§ Data for this exercise
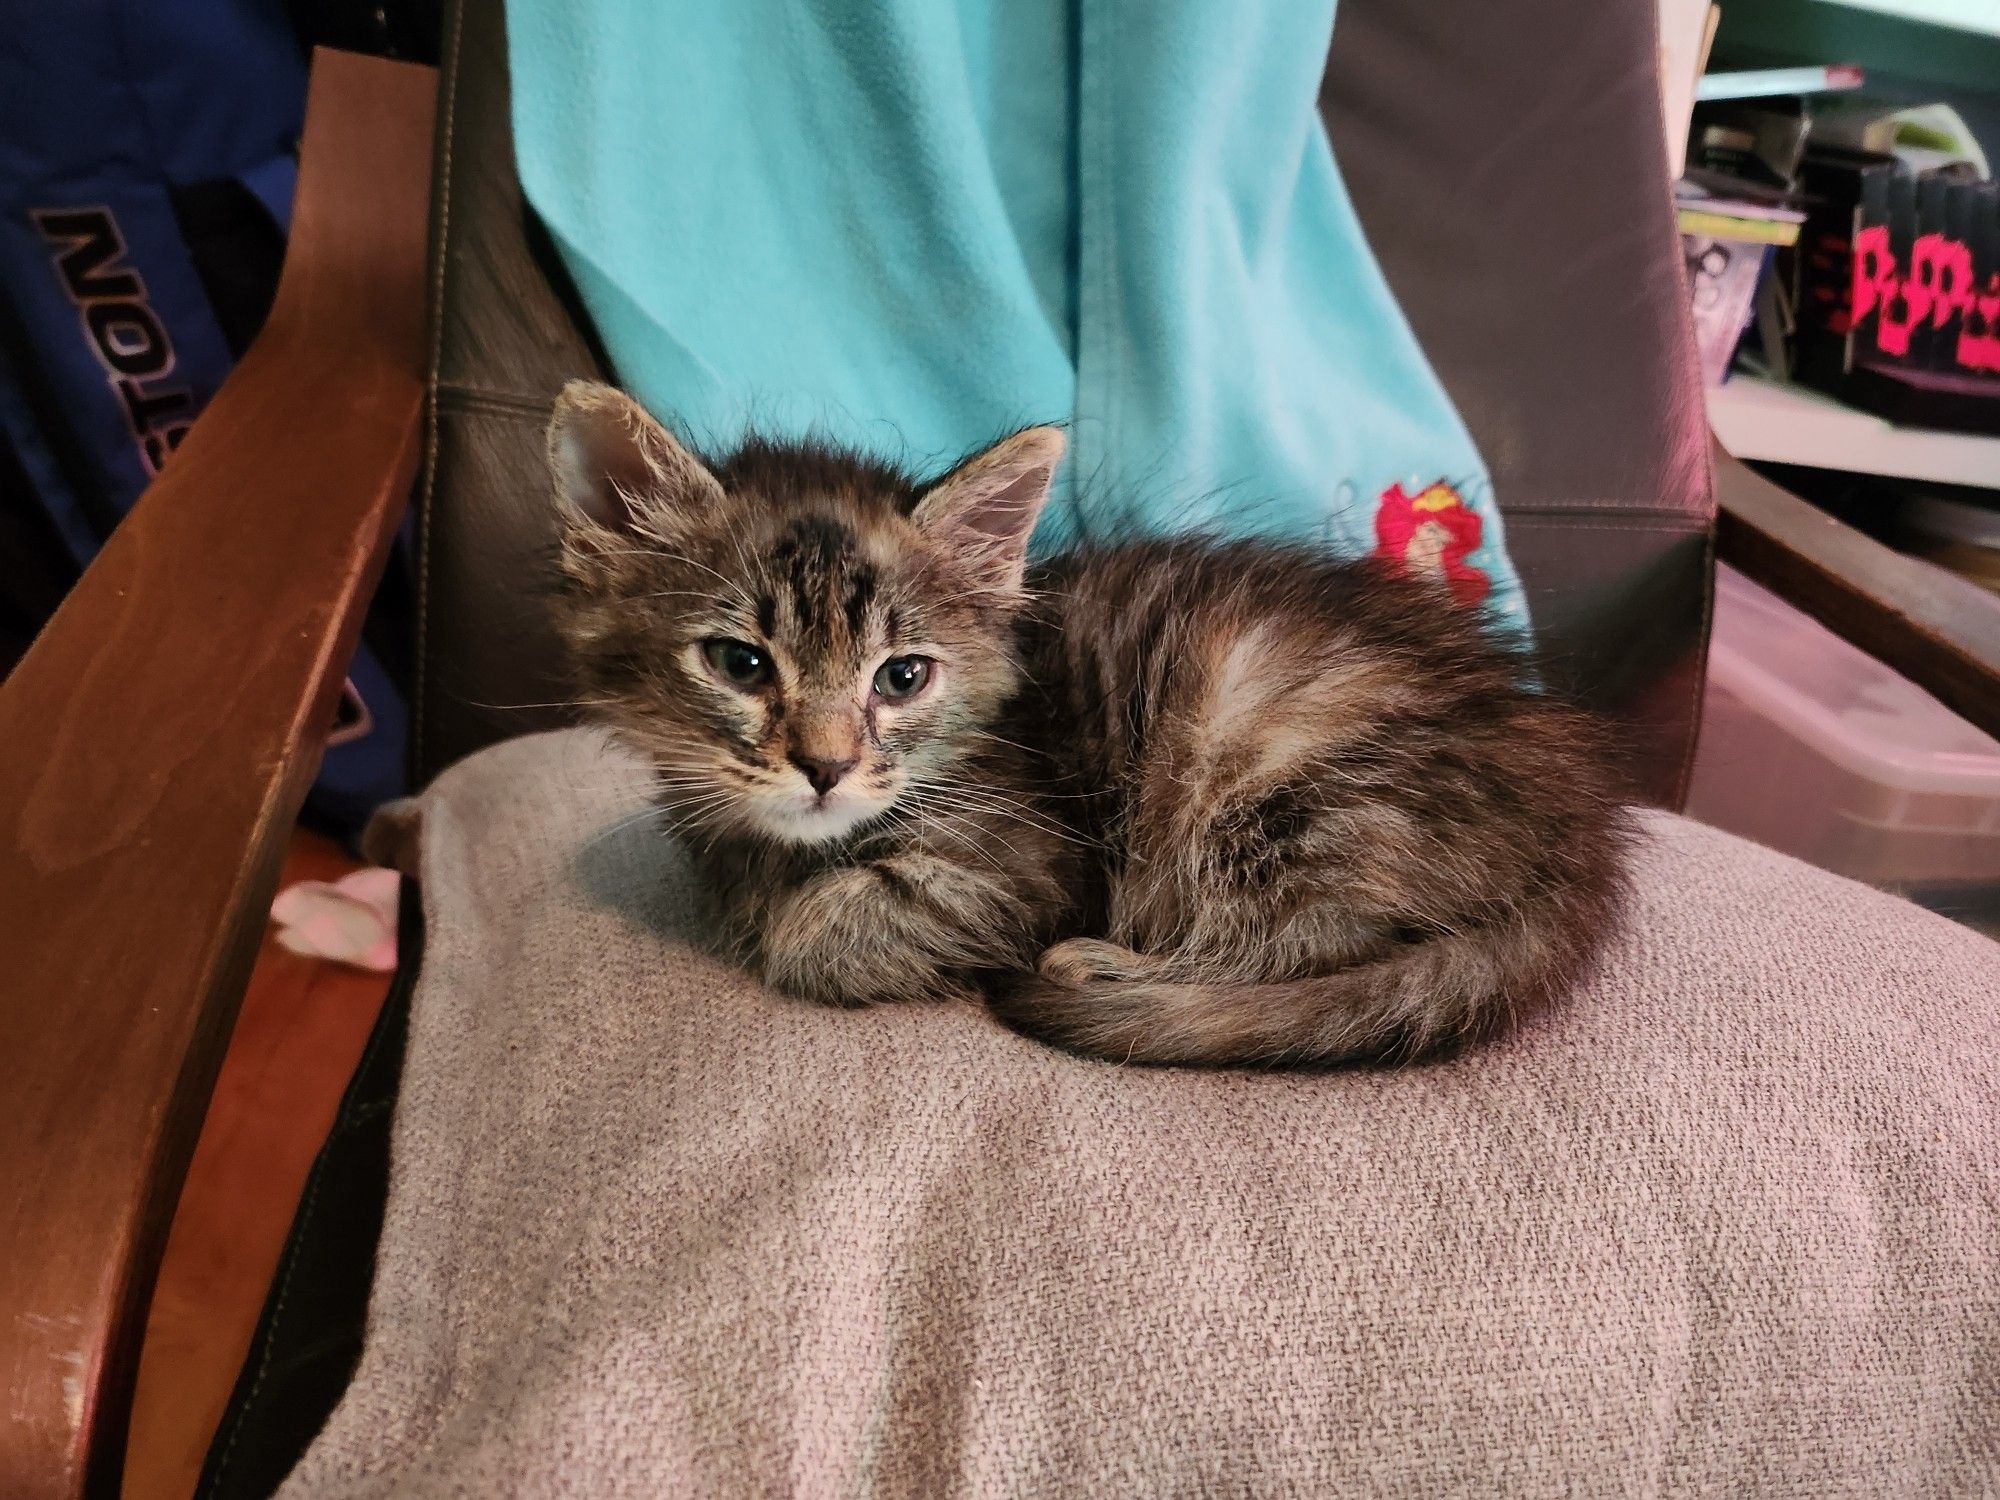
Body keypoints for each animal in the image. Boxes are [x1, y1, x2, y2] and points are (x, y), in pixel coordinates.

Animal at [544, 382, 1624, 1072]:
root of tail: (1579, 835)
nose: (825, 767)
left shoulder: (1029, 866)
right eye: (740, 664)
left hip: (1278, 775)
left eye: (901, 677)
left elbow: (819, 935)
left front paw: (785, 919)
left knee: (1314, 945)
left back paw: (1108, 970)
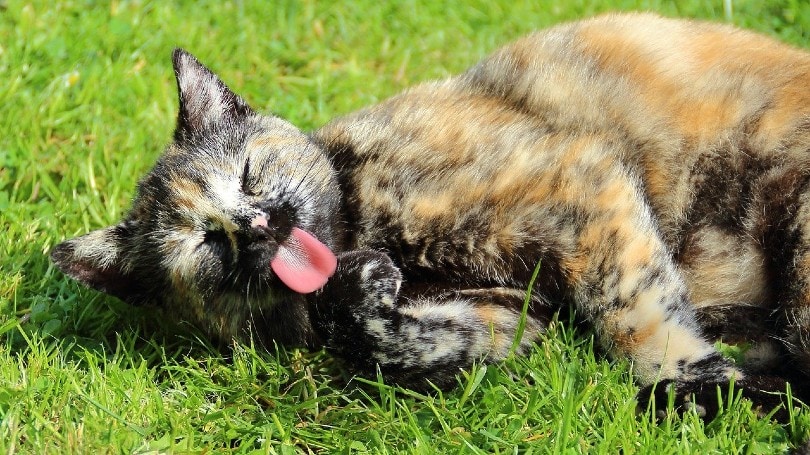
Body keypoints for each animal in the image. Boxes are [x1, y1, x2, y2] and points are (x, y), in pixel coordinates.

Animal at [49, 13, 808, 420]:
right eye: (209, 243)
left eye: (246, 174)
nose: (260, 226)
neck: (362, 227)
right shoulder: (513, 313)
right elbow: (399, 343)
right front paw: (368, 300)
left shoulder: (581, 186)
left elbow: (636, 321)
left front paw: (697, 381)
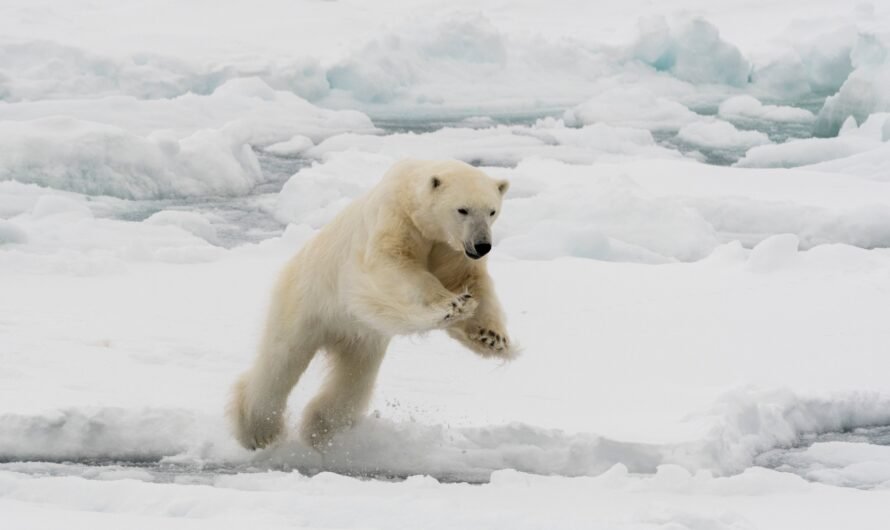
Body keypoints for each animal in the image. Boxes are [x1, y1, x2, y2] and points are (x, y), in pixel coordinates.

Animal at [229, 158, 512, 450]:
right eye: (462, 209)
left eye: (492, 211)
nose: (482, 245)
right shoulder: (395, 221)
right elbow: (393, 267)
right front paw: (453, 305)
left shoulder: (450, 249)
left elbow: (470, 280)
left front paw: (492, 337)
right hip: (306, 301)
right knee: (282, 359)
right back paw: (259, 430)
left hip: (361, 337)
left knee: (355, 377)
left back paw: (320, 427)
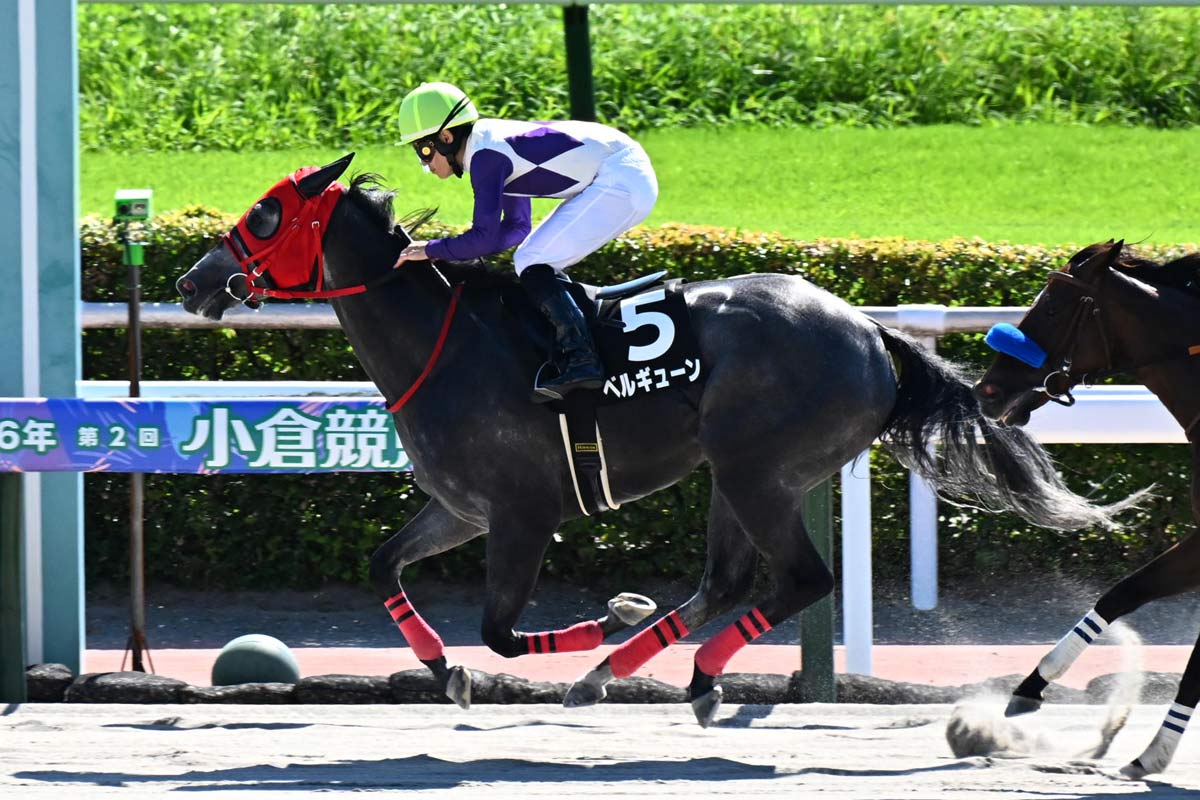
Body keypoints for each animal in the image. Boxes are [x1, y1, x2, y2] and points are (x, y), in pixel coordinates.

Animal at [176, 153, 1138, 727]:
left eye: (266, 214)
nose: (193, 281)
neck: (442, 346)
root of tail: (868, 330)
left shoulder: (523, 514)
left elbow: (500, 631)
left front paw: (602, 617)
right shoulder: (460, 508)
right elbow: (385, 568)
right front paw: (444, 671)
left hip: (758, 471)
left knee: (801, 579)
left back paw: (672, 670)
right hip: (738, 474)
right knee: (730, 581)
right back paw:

§ What the exercise asks
If the data includes images, omit them, and set down everything else exactly as above.

§ Task result
Body keypoints for each animal in the image. Boxes are [x1, y1, x2, y2] and points are (x, y), in pixel coordinates.

Animal at [544, 382, 1624, 1072]:
root of tail: (1579, 835)
nose: (825, 767)
left shoulder: (1029, 866)
right eye: (740, 664)
left hip: (1278, 775)
left eye: (901, 677)
left elbow: (819, 935)
left front paw: (785, 919)
left knee: (1314, 945)
left back paw: (1108, 970)
Body keypoints for each animal in the image. Boxes are [x1, y1, x2, y2] and points are (x, y), in pixel coordinates.

Animal at [49, 13, 808, 420]:
right eye: (209, 243)
left eye: (246, 174)
nose: (260, 226)
neck: (362, 227)
right shoulder: (513, 313)
right elbow: (399, 343)
right front paw: (368, 300)
left shoulder: (581, 186)
left elbow: (636, 321)
left front paw: (697, 381)
Body keypoints for each animal in the image. Boxes are [x1, y1, x2, y2] and points are (x, y), in pixel coordinates.

Animal at [229, 158, 512, 450]:
right eye: (462, 209)
left eye: (492, 211)
nose: (482, 245)
right shoulder: (395, 221)
right elbow: (393, 267)
right front paw: (453, 305)
left shoulder: (450, 249)
left elbow: (470, 280)
left front paw: (492, 337)
right hip: (306, 301)
right knee: (282, 359)
right back paw: (259, 430)
left hip: (361, 337)
left knee: (355, 377)
left back paw: (320, 427)
Body keypoints for each animal in the image. Boxes are [x1, y1, x2, y2] and points are (x, y), in pixel coordinates.

Animal at [176, 153, 1138, 727]:
left eye: (266, 214)
nose: (193, 281)
neck: (442, 346)
root of tail: (868, 330)
left shoulder: (523, 514)
left elbow: (500, 631)
left front paw: (602, 617)
right shoulder: (460, 508)
right elbow: (385, 568)
right front paw: (444, 671)
left hip: (758, 471)
left knee: (801, 579)
left back paw: (672, 670)
right hip: (738, 474)
right knee: (730, 581)
right back paw:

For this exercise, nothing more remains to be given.